Clotrimazole is an anti-fungal medicine indicated for the treatment of vaginal yeast infections and tinea. It can be used either in combination with other drugs (betamethasone dipropionate) or alone, in form of topical or vaginal cream. The drug exerts its action by inhibiting lanosterol demethylase thereby affecting the growth of fungi.

Miconazole is a synthetic imidazole derivative, a topical antifungal agent for use in the local treatment of vaginal, and skin and nail infections due to yeasts and dermatophytes. It is particularly active against Candida spp., Trichophyton spp., Epidermophyton spp., Microsporum spp. and Pityrosporon orbiculare (Malassezia furfur), but also possesses some activity against Gram-positive bacteria. It binds to the heme moiety of the fungal cytochrome P-450 dependent enzyme lanosterol 14-alpha-demethlyase. Inhibits 14-alpha-demethlyase, blocks formation of ergosterol and leads to the buildup of toxic methylated 14-a-sterols. Miconazole also affects the synthesis of triglycerides and fatty acids and inhibits oxidative and peroxidative enzymes, increasing the amount of active oxygen species within the cell.

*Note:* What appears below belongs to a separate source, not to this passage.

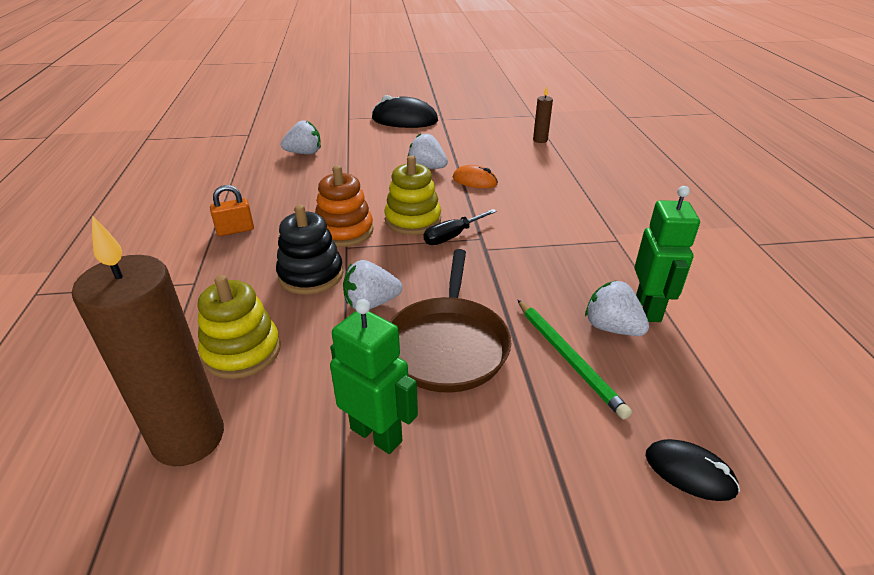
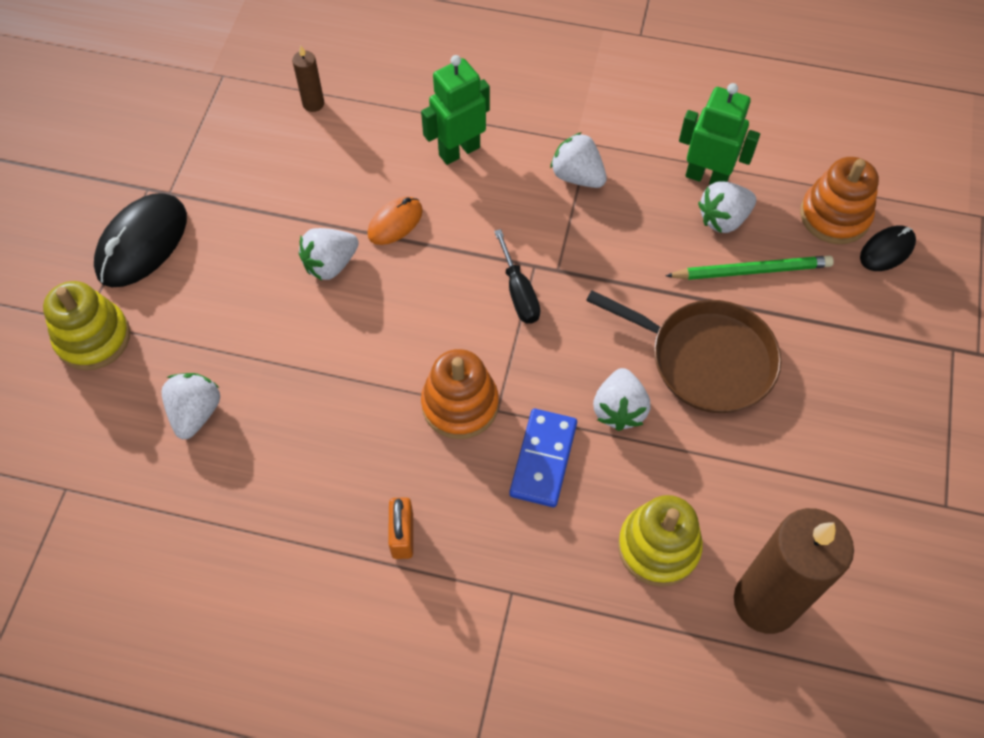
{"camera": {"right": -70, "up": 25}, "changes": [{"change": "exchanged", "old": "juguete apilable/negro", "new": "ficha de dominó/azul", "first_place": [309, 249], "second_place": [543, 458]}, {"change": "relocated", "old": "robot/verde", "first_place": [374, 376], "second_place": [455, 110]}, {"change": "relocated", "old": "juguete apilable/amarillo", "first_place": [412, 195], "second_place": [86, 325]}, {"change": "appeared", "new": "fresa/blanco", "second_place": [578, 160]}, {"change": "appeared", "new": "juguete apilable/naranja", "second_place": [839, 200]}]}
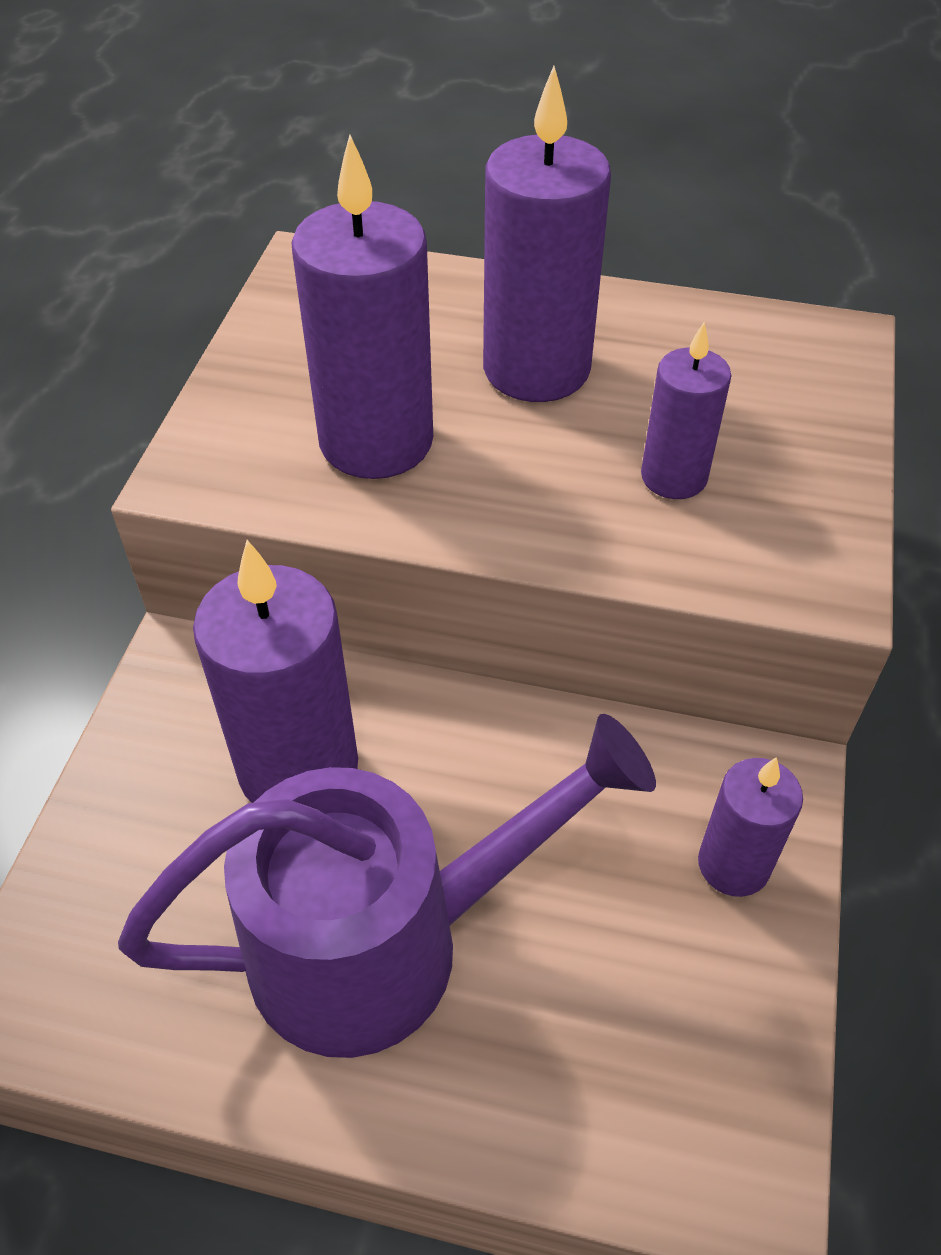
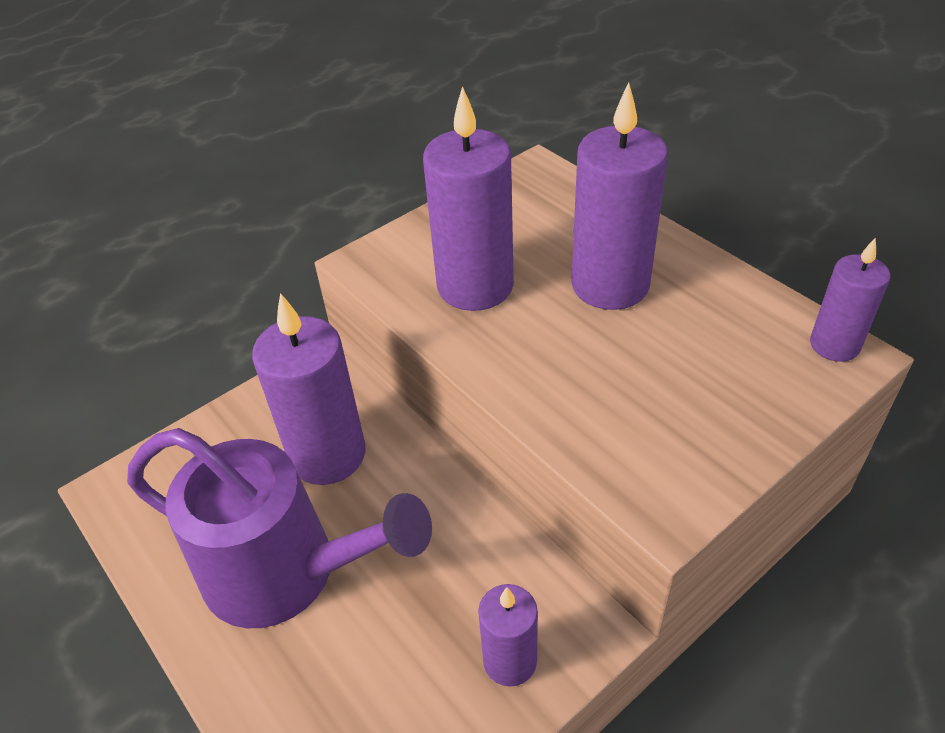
{"camera": {"right": 40, "up": -5}, "changes": [{"change": "relocated", "old": "vela/morado", "first_place": [686, 410], "second_place": [850, 299]}]}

Chlortetracycline (trade name Aureomycin, Lederle) is a tetracycline antibiotic, the first tetracycline to be identified. It was discovered in 1945 by Benjamin Minge Duggar working at Lederle Laboratories under the supervision of Yellapragada Subbarow. Duggar identified the antibiotic as the product of an actinomycete he cultured from a soil sample collected from Sanborn Field at the University of Missouri. The organism was named Streptomyces aureofaciens and the isolated drug, Aureomycin, because of their golden color. Chlortetracycline inhibits cell growth by inhibiting translation. It binds to the 16S part of the 30S ribosomal subunit and prevents the amino-acyl tRNA from binding to the A site of the ribosome. In veterinary medicine, chlortetracycline is commonly used to treat conjunctivitis in cats.